[WHAT IS REQUIRED] Put every line of text from the start of the entries below down through the line containing "VIEW FULL RAN" into a numbered list, leaving out blank lines and the pictures.

[DATA UNDER STUDY]
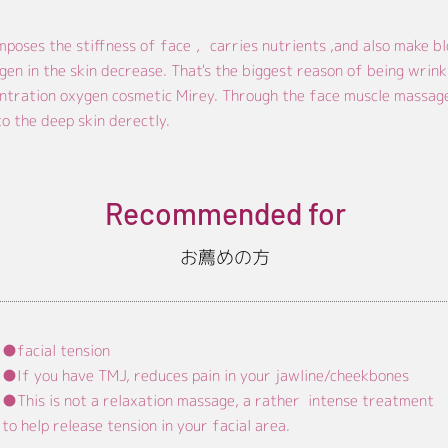
poses the stiffness of face ，carries nutrients ,and also make bl
gen in the skin decrease. That's the biggest reason of being wrink
ntration oxygen cosmetic Mirey. Through the face muscle massage 
o the deep skin derectly.
Recommended for
​お薦めの方
●facial tension
●If you have TMJ, reduces pain in your jawline/cheekbones
●
This is not a relaxation massage, a rather intense treatment
to help release tension in your facial area.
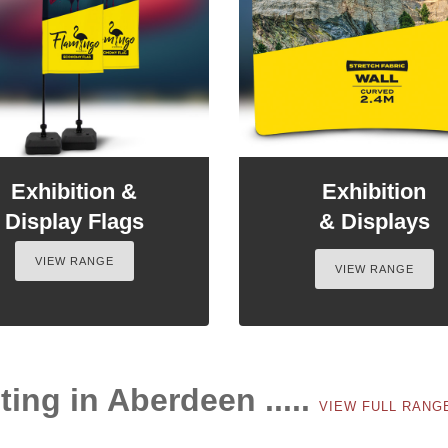
Exhibition &
Exhibition
Display Flags
& Displays
VIEW RANGE
VIEW RANGE
ting in Aberdeen .....
VIEW FULL RAN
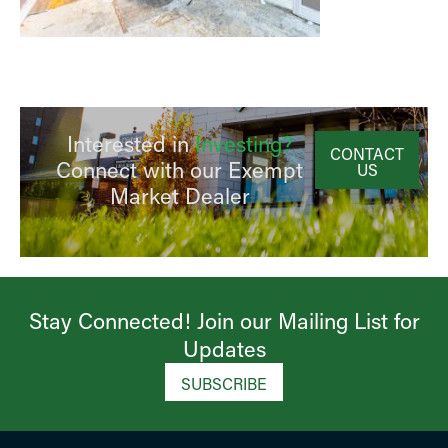
Interested in
Investing?
CONTACT
Connect with our Exempt
US
Market Dealer
Stay Connected! Join our Mailing List for
Updates​
SUBSCRIBE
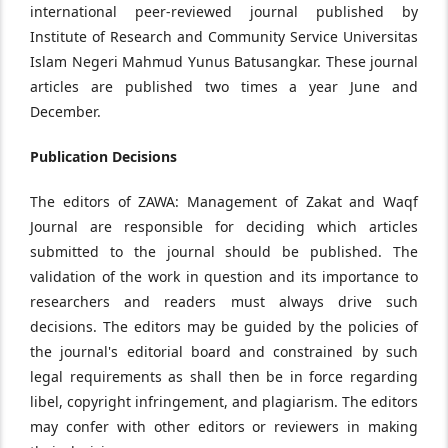
international peer-reviewed journal published by
Institute of Research and Community Service Universitas
Islam Negeri Mahmud Yunus Batusangkar. These journal
articles are published two times a year June and
December.
Publication Decisions
The editors of ZAWA: Management of Zakat and Waqf
Journal are responsible for deciding which articles
submitted to the journal should be published. The
validation of the work in question and its importance to
researchers and readers must always drive such
decisions. The editors may be guided by the policies of
the journal's editorial board and constrained by such
legal requirements as shall then be in force regarding
libel, copyright infringement, and plagiarism. The editors
may confer with other editors or reviewers in making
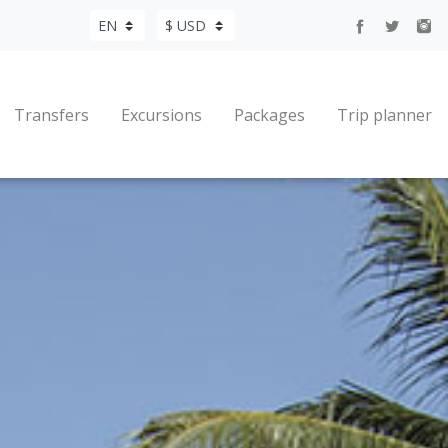
Transfers
Excursions
Packages
Trip planner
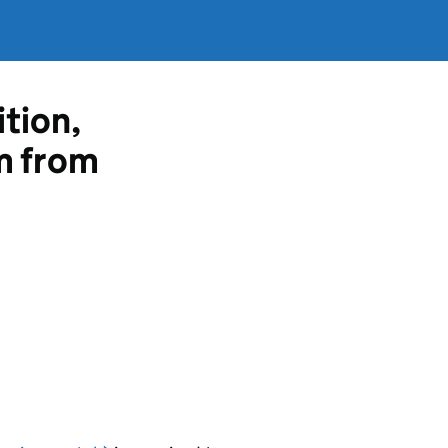
ition,
m from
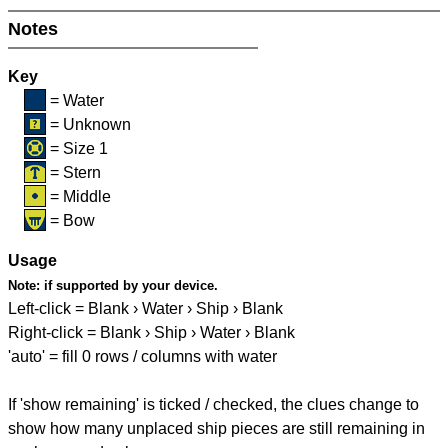
Notes
Key
= Water
= Unknown
= Size 1
= Stern
= Middle
= Bow
Usage
Note:
if supported by your device.
Left-click = Blank › Water › Ship › Blank
Right-click = Blank › Ship › Water › Blank
'auto' = fill 0 rows / columns with water
If 'show remaining' is ticked / checked, the clues change to
show how many unplaced ship pieces are still remaining in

[OUTPUT]
1. poses the stiffness of face ，carries nutrients ,and also make bl
2. gen in the skin decrease. That's the biggest reason of being wrink
3. ntration oxygen cosmetic Mirey. Through the face muscle massage 
4. o the deep skin derectly.
5. Recommended for
6. ​お薦めの方
7. ●facial tension
8. ●If you have TMJ, reduces pain in your jawline/cheekbones
9. ●
10. This is not a relaxation massage, a rather intense treatment
11. to help release tension in your facial area.
12. Exhibition &
13. Exhibition
14. Display Flags
15. & Displays
16. VIEW RANGE
17. VIEW RANGE
18. ting in Aberdeen .....
19. VIEW FULL RAN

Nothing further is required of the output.